▶ Exercise instructions:
1. According to the VI/TCP draft excerpt, when is the number of outstanding RDMA Reads negotiated?
2. Please extract the passage of the VI/TCP draft excerpt from "For each RDMA" to "the VI/TCP connection.", copying it word for word.

Internet-Draft           VI / TCP (Internet VI)       November 17, 2000

2.2.2.2.6.  Note on Outstanding RDMA Reads

     For each RDMA Read Request received, memory allocated for the
request must be held until the response is acknowledged.  The number of
outstanding RDMA Reads must be limited to control resource exhaustion.
Discarding excessive RDMA Reads pending completions of outstanding
requests does not seem viable in the absence of a deadlock avoidance
mechanism.  The VI/TCP Protocol provided negotiation of the number of
outstanding RDMA Reads during connection establishment.  This number
represents a per VI limit and the negotiated value remains for the
lifetime of the VI/TCP connection.

3.  The VI/TCP Protocol

     This section provides the VI/TCP protocol data unit formats.  All
multibyte formats are to be represented in network byte order (i.e.,
big-endian).  Each VI PDU contains a VI Segment Header. Optionally, 
an RDMA Header or CE (connection establishment) Header may be present. 
The VI Segment Header provides sufficient features to support non-
RDMA send/receives.  The RDMA Header must be included for RDMA 
transfers.  The CE Header must be included for connection 
establishment.   The TCP layer provides a reliable data stream
connection and the VI segments are placed in this stream.

▶ Provided data:
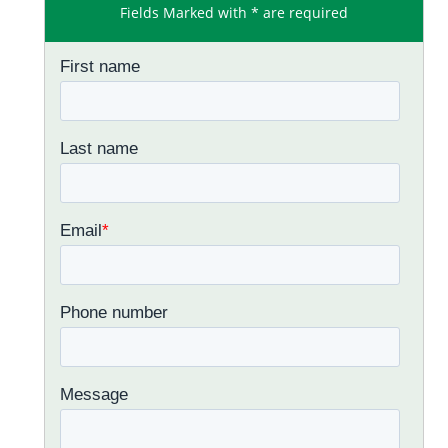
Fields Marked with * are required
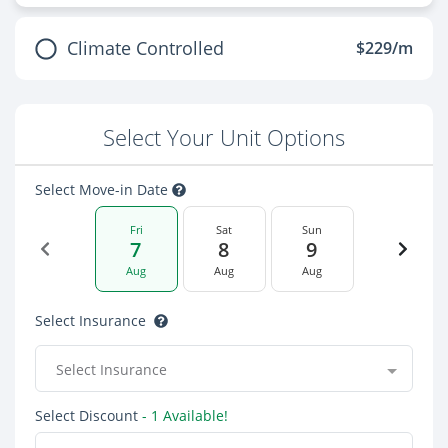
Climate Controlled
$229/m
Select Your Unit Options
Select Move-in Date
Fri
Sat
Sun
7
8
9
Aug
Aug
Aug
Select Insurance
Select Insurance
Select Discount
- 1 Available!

▶ Per-task outputs:
1. During connection establishment.

2.
For each RDMA Read Request received, memory allocated for the
request must be held until the response is acknowledged.  The number of
outstanding RDMA Reads must be limited to control resource exhaustion.
Discarding excessive RDMA Reads pending completions of outstanding
requests does not seem viable in the absence of a deadlock avoidance
mechanism.  The VI/TCP Protocol provided negotiation of the number of
outstanding RDMA Reads during connection establishment.  This number
represents a per VI limit and the negotiated value remains for the
lifetime of the VI/TCP connection.